Dataset entries
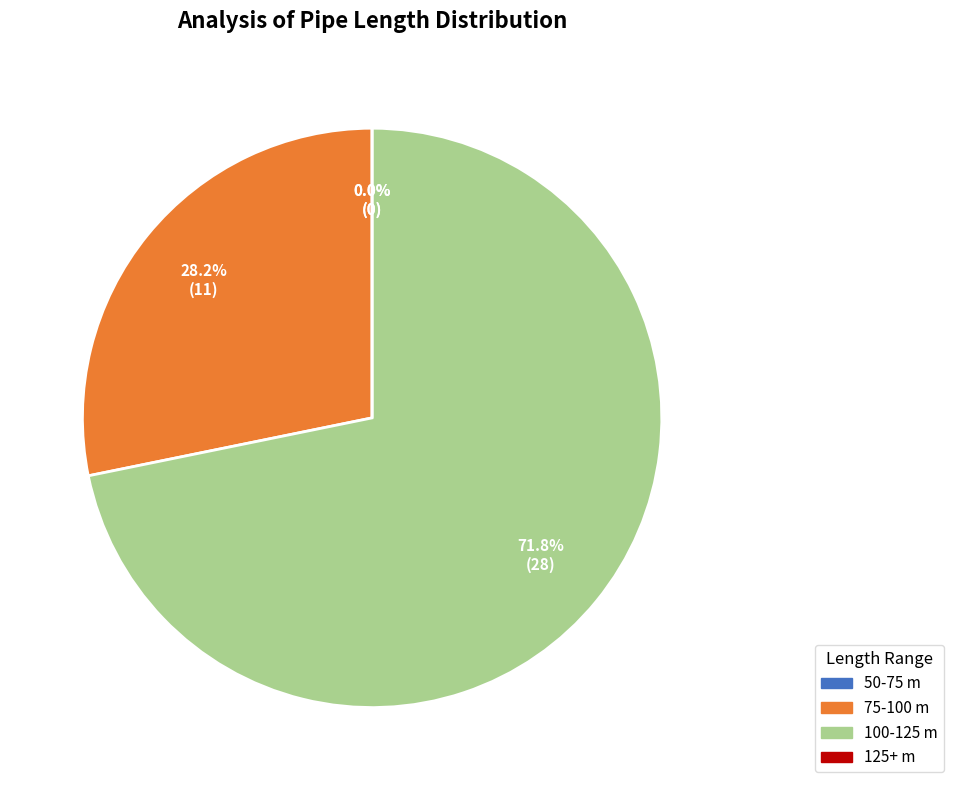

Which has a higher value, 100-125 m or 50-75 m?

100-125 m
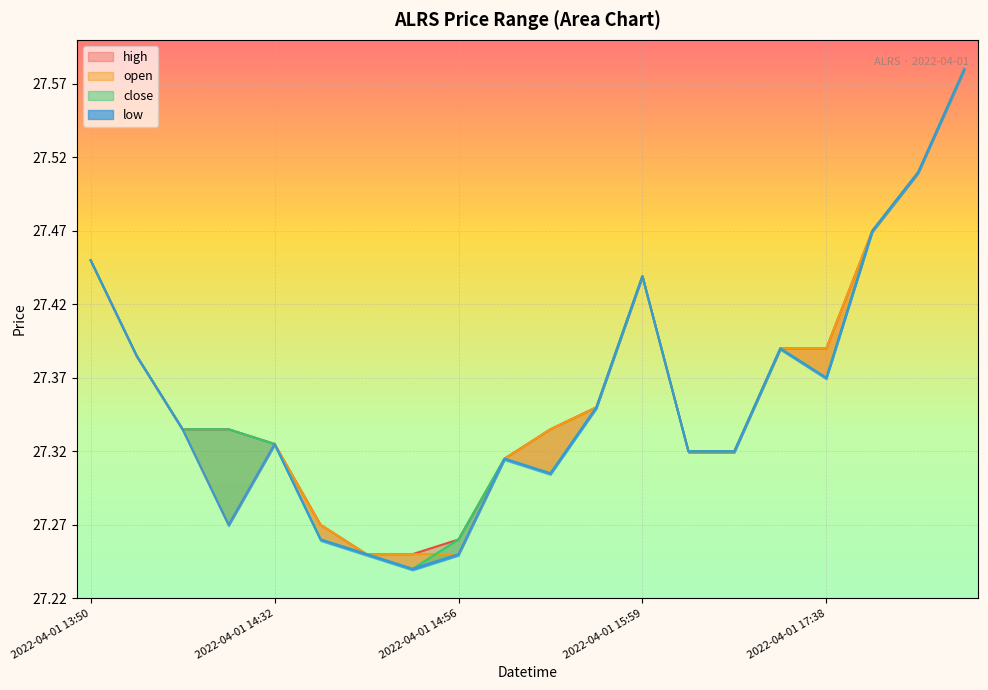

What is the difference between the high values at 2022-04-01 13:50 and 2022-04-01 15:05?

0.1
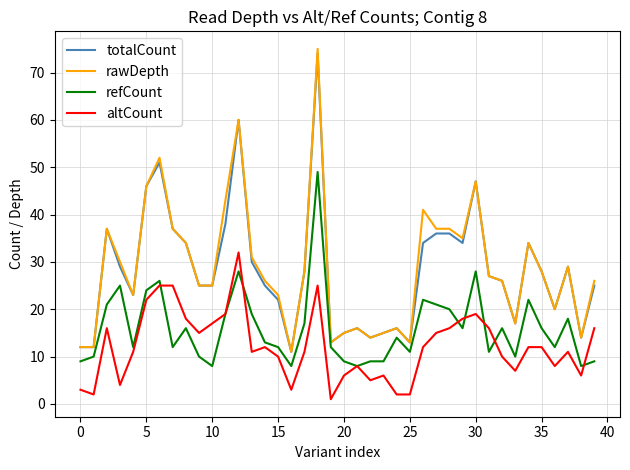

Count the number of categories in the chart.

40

**To do**
Copy all of the lines above word for word, leaving out the pictures.

**Task answer**
Which has a higher value, 100-125 m or 50-75 m?

100-125 m

What is the difference between the high values at 2022-04-01 13:50 and 2022-04-01 15:05?

0.1

Count the number of categories in the chart.

40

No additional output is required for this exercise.